**Activity**
Continue the passage on Kubernetes cluster architecture, starting after its final sentence.
[[ Passage shown, beginning ]]
Introduction
Kubernetes orchestrates containerized workloads across a cluster, managing scheduling, scaling, self-healing, and networking. The control plane manages desired state while worker nodes run the actual workloads.
Control Plane Components
The API Server is the central REST endpoint for all cluster operations. etcd is the distributed key-value store holding all cluster state. The Scheduler assigns pods to nodes based on resource requirements and constraints. The Controller Manager runs controllers: Deployment, ReplicaSet, Node, Service Account, and others. All components except etcd are stateless. The API Server is the only component that reads from and writes to etcd.
Pod Scheduling
The scheduler selects a node for a pod in two phases. Filtering removes nodes that do not meet requirements: insufficient CPU or memory, missing taint toleration, node affinity mismatches, and pod anti-affinity violations. Scoring ranks the remaining nodes by balanced resource utilization, zone spreading, and topology constraints. The pod is assigned to the highest-scoring node. The pod spec includes resource requests (guaranteed allocation) and limits (maximum allowed).
[[ Passage shown, end ]]
[[ Supplied information, beginning ]]
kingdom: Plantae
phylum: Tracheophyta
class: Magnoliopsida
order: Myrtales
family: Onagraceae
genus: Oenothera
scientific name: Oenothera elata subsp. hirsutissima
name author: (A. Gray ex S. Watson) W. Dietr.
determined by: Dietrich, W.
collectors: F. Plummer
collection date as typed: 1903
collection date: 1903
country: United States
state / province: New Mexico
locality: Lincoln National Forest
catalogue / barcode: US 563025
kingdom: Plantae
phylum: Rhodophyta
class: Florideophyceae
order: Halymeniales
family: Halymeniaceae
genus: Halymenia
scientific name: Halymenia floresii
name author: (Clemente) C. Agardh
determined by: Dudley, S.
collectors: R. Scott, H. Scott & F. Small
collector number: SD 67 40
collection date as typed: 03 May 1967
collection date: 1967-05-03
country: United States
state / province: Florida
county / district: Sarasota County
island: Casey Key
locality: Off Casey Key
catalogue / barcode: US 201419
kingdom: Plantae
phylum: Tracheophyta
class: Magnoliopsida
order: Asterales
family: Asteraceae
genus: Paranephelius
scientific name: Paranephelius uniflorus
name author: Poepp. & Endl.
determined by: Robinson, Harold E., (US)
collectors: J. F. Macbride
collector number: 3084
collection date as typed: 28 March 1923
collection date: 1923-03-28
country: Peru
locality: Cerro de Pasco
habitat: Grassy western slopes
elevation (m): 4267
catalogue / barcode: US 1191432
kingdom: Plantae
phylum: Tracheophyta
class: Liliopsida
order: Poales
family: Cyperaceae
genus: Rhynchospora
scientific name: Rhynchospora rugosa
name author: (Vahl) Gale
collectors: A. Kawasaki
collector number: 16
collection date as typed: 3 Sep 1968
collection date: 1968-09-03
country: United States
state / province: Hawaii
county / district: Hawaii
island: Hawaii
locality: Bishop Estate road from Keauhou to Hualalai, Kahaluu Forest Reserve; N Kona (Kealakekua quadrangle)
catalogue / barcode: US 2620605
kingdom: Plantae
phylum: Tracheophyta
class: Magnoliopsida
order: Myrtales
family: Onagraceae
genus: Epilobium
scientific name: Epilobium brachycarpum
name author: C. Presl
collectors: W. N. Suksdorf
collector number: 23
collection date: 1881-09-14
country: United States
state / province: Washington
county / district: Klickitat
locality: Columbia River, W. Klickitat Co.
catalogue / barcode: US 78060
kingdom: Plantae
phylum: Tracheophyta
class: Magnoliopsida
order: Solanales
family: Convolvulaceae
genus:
[[ Supplied information, end ]]
**Answer section**
Deployments and ReplicaSets
A Deployment defines the desired state: image, replica count, and update strategy. The Deployment controller creates and manages a ReplicaSet. The ReplicaSet ensures N pod replicas are running at all times. During a rolling update a new ReplicaSet is created and pods are gradually replaced. Revision history is retained for rollback. A readiness probe gates a pod from receiving traffic until it is healthy. A liveness probe restarts unhealthy pods.
Services and Networking
A Service provides a stable DNS name and virtual IP for a group of pods. Service types: ClusterIP (internal only), NodePort (external via node IP), LoadBalancer (external via cloud load balancer), ExternalName (DNS alias to an external name). kube-proxy implements service routing via iptables or IPVS rules on each node. CoreDNS resolves service names to ClusterIP addresses. Pod-to-pod networking is handled by a CNI plugin (Flannel, Calico, Cilium).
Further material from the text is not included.